Single by Lil Johnson
- B-side: "Anybody Want to Buy My Cabbage?"
- Released: August 1935
- Recorded: July 16, 1935
- Genre: Dirty blues, hokum
- Length: 3:01
- Label: Champion
- Songwriter: Lil Johnson

= Get 'Em from the Peanut Man (Hot Nuts) =

"Get 'Em from the Peanut Man (Hot Nuts)" is a dirty blues and hokum song, written and initially recorded by Lil Johnson. The 10-inch shellac disc 78 rpm single was released by Champion Records in August 1935.

==History==
Both "Get 'Em from the Peanut Man (Hot Nuts)" and "Anybody Want to Buy My Cabbage?" (the single's B-side), were recorded by Johnson (vocals) and possibly Frank "Springback" James (piano accompaniment) on July 16, 1935. The tracks were waxed in Chicago, Illinois. Johnson was identified as the songwriter of "Get 'Em from the Peanut Man (Hot Nuts)", both on the record label and in public records.

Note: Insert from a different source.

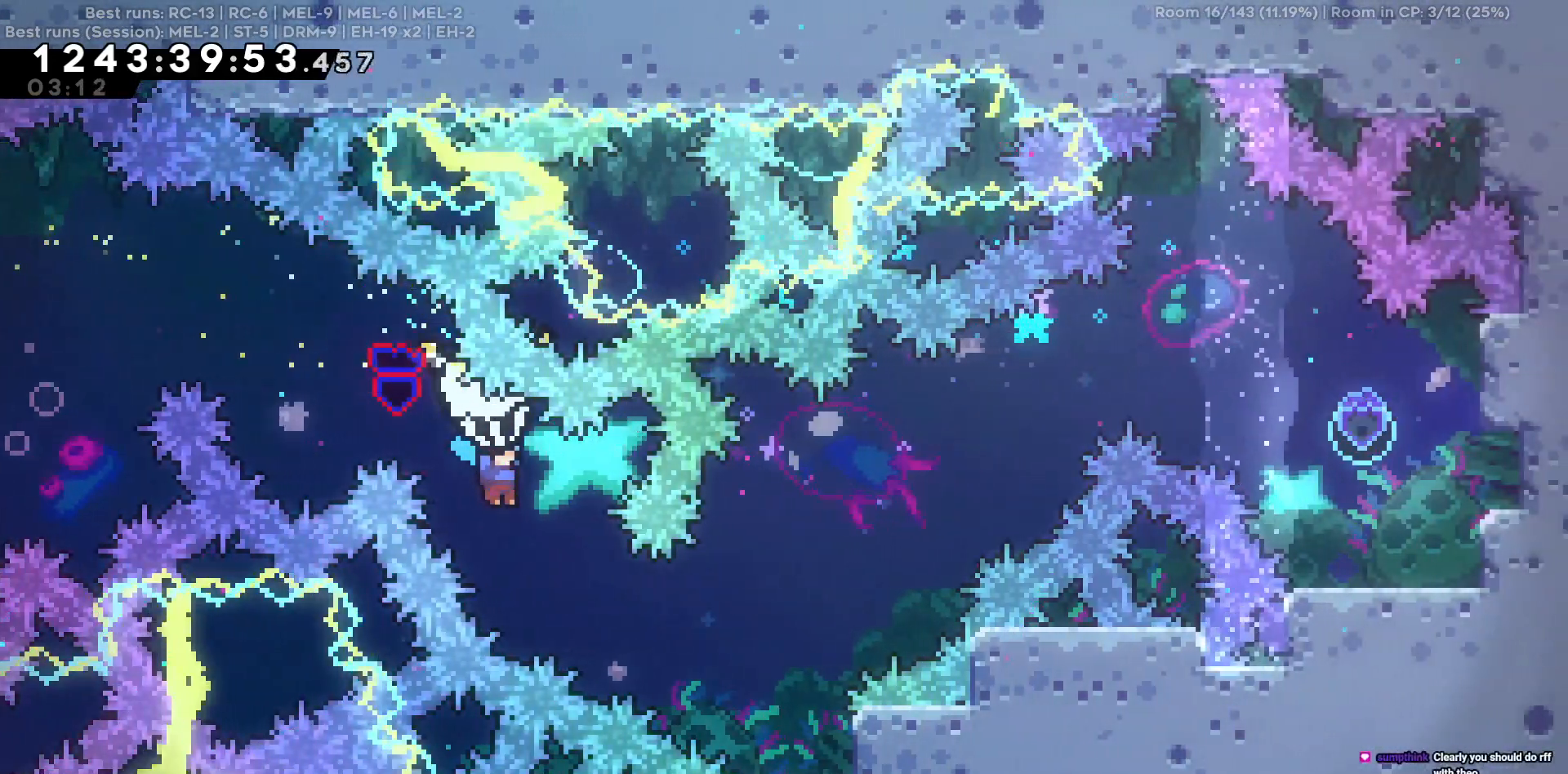
{"keys": [], "events": [[34, "d", "up"], [317, "d", "down"], [417, "d", "up"]]}
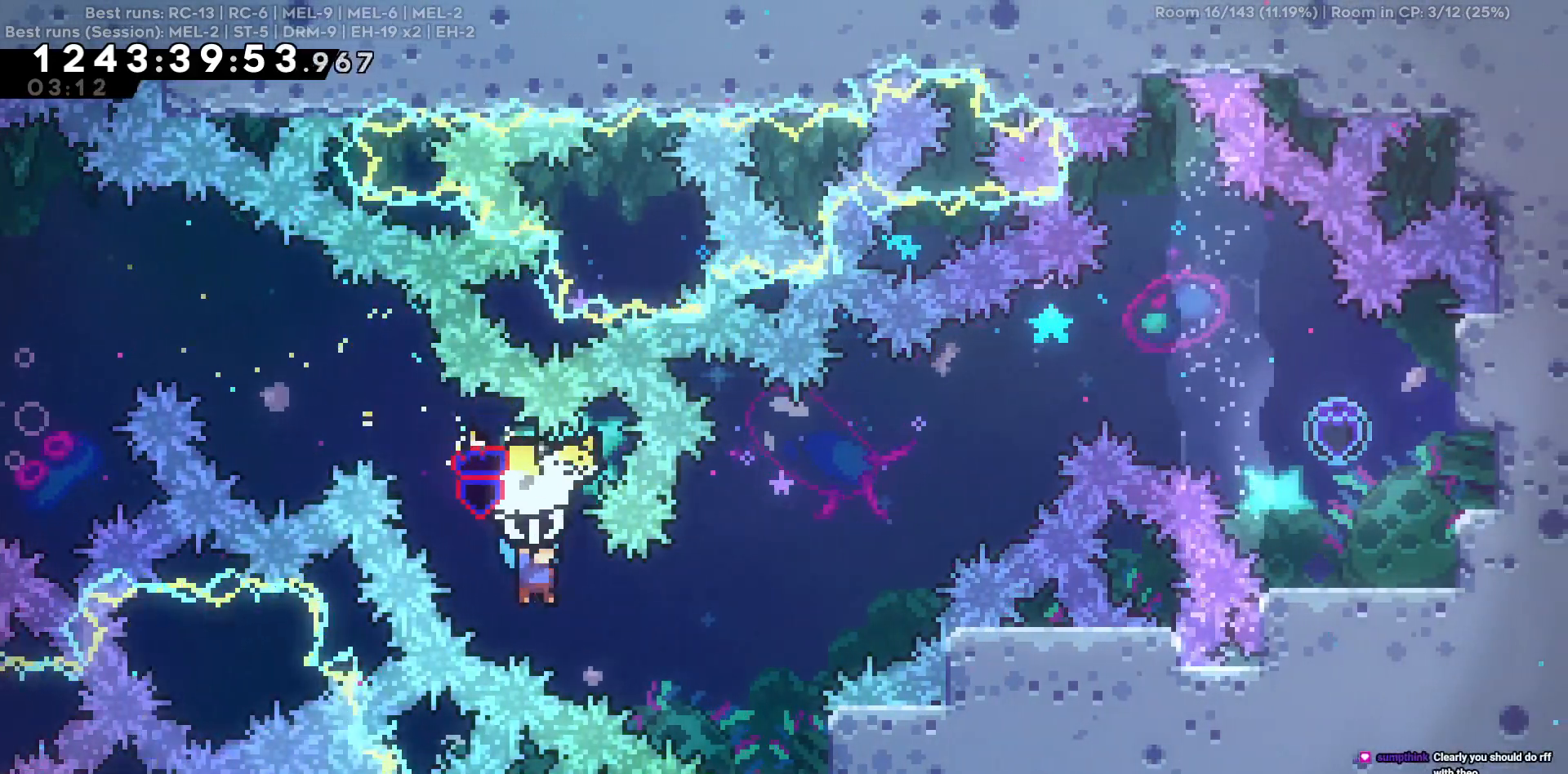
{"keys": ["s"], "events": [[17, "d", "down"], [434, "s", "down"], [484, "d", "up"]]}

A similar claim on the record label regarding authorship was made for "Anybody Want to Buy My Cabbage?"; however this was not the case. A song titled "Anybody Here Want to Try My Cabbage" had been recorded by Maggie Jones on December 10, 1924. This was released as a single on March 30, 1925. That song was correctly credited to the joint authorship of Andy Razaf, Edgar Dowell and Fats Waller. Maggie Jones recording used the backing accompaniment of Louis Armstrong and Fletcher Henderson. An instrumental version of "Anybody Here Want to Try My Cabbage" was issued by George McClennon's Jazz Devils in 1925. The lyrical and musical content of Jones's and Johnson's songs are very similar.

In November 2022, a copy of Johnson's original single was worth around $53 (£45).

==Re-recordings==
Johnson re-recorded "Get 'Em from the Peanut Man (Hot Nuts)" on March 4, 1936, this time accompanied by Black Bob on piano. It was released on Okeh Records with "Press My Button (Ring My Bell)" on the B-side.

Johnson re-recorded the song again, which was issued with the amended title "Get 'Em from the Peanut Man (The New Hot Nuts)" on Vocalion Records (catalog reference 03241) in 1936, with "Sam the Hot Dog Man" on the B-side.

==Compilation recordings==
- Lil Johnson Vols 1–3, Document Records (1995).
Numerous other compilation albums include either, or both, of the tracks. These include Press My Button (2015), Lil Johnson Vol.1 1929-1936 (1995), and Scuffling Woman Blues (2021).